- _Exercise_: Begin with the first line of the listing and quote every line through the one containing "to reach SAP"; give only those lines.
=== Section Start ===
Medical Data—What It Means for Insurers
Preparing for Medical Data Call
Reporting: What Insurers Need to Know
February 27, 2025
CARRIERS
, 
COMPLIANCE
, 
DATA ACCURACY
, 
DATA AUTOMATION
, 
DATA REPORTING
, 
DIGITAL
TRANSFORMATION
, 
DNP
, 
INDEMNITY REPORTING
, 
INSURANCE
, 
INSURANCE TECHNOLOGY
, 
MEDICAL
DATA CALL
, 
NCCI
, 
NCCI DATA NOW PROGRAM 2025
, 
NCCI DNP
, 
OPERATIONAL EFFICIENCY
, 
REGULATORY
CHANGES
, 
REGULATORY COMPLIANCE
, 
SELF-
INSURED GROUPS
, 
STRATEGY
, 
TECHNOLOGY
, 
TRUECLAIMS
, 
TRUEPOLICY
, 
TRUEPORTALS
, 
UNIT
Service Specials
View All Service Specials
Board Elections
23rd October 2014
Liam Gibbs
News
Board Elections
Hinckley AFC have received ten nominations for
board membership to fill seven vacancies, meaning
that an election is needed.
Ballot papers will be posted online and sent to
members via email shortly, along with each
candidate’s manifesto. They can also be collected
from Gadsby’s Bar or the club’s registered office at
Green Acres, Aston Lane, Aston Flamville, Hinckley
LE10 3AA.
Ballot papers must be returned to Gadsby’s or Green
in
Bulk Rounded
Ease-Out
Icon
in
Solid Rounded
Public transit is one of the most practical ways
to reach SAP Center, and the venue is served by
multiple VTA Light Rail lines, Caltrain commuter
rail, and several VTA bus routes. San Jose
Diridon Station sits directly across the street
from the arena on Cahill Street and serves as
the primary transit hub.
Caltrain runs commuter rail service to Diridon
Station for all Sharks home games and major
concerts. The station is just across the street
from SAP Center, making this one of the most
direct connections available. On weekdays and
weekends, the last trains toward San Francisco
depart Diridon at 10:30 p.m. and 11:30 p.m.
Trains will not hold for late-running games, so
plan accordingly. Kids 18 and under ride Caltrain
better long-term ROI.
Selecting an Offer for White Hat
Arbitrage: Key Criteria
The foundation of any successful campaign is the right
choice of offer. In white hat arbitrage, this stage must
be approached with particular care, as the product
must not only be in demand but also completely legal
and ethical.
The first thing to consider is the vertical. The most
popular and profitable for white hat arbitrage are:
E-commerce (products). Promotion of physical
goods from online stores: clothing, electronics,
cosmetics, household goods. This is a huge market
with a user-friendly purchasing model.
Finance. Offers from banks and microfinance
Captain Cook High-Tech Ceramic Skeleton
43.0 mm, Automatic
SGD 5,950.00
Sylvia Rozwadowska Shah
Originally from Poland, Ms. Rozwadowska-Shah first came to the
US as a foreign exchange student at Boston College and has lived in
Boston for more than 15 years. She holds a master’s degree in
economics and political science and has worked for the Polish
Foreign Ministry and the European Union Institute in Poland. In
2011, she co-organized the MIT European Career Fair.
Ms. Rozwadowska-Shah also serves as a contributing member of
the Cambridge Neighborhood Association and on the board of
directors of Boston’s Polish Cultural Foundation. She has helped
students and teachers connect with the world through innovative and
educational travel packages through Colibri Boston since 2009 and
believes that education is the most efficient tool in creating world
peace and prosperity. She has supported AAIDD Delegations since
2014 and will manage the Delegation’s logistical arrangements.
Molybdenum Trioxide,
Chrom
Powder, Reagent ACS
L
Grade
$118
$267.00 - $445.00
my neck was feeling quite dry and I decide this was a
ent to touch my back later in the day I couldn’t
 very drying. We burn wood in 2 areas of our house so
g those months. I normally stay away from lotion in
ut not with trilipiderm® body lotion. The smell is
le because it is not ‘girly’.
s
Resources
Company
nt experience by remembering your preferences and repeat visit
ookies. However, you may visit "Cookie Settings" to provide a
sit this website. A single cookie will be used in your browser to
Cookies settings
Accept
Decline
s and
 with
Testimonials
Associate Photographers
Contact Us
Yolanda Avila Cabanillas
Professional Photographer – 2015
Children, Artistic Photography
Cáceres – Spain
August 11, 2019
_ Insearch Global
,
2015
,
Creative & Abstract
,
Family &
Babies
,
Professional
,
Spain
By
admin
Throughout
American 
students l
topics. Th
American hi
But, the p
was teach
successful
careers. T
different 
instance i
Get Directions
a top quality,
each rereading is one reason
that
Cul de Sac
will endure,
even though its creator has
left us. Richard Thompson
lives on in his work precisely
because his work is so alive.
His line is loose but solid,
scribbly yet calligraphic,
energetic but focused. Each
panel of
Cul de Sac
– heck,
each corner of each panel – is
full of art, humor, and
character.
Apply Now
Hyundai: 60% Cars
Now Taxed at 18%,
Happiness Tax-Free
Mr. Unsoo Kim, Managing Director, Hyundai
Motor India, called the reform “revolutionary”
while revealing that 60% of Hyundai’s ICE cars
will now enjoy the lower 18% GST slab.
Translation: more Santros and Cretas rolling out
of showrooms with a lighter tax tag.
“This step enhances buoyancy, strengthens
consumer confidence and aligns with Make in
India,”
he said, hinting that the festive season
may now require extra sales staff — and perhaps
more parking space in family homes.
=== Section End ===
- _Task result_:
Medical Data—What It Means for Insurers
Preparing for Medical Data Call
Reporting: What Insurers Need to Know
February 27, 2025
CARRIERS
, 
COMPLIANCE
, 
DATA ACCURACY
, 
DATA AUTOMATION
, 
DATA REPORTING
, 
DIGITAL
TRANSFORMATION
, 
DNP
, 
INDEMNITY REPORTING
, 
INSURANCE
, 
INSURANCE TECHNOLOGY
, 
MEDICAL
DATA CALL
, 
NCCI
, 
NCCI DATA NOW PROGRAM 2025
, 
NCCI DNP
, 
OPERATIONAL EFFICIENCY
, 
REGULATORY
CHANGES
, 
REGULATORY COMPLIANCE
, 
SELF-
INSURED GROUPS
, 
STRATEGY
, 
TECHNOLOGY
, 
TRUECLAIMS
, 
TRUEPOLICY
, 
TRUEPORTALS
, 
UNIT
Service Specials
View All Service Specials
Board Elections
23rd October 2014
Liam Gibbs
News
Board Elections
Hinckley AFC have received ten nominations for
board membership to fill seven vacancies, meaning
that an election is needed.
Ballot papers will be posted online and sent to
members via email shortly, along with each
candidate’s manifesto. They can also be collected
from Gadsby’s Bar or the club’s registered office at
Green Acres, Aston Lane, Aston Flamville, Hinckley
LE10 3AA.
Ballot papers must be returned to Gadsby’s or Green
in
Bulk Rounded
Ease-Out
Icon
in
Solid Rounded
Public transit is one of the most practical ways
to reach SAP Center, and the venue is served by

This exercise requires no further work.